_Material shown_
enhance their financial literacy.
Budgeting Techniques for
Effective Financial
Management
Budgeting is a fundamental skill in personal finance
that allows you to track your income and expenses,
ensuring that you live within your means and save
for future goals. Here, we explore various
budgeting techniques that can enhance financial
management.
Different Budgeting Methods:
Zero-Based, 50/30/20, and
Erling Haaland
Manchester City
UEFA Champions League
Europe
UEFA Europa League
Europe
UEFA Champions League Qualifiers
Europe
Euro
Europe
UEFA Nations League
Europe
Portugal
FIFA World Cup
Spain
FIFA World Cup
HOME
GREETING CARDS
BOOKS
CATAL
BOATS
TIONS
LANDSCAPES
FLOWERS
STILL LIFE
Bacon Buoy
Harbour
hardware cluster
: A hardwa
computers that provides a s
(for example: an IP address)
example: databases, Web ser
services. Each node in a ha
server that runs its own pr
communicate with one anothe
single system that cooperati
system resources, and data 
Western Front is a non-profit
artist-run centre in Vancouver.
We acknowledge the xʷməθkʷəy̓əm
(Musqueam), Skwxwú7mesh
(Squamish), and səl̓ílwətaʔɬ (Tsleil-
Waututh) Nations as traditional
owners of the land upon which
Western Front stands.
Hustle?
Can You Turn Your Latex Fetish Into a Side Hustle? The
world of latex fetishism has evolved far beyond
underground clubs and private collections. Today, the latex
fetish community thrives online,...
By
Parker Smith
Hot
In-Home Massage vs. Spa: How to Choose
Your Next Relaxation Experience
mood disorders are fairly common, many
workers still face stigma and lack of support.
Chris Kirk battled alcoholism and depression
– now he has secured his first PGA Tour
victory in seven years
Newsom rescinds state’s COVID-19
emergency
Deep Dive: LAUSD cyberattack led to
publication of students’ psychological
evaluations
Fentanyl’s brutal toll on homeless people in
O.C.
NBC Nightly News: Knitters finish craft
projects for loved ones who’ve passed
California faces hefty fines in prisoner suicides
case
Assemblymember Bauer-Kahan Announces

_Exercise description_
Return only the lines between the one holding "Western Front stands." and the one holding "workers still face", inclusive, exactly as they appear above.

_Response to this task_
Western Front stands.
Hustle?
Can You Turn Your Latex Fetish Into a Side Hustle? The
world of latex fetishism has evolved far beyond
underground clubs and private collections. Today, the latex
fetish community thrives online,...
By
Parker Smith
Hot
In-Home Massage vs. Spa: How to Choose
Your Next Relaxation Experience
mood disorders are fairly common, many
workers still face stigma and lack of support.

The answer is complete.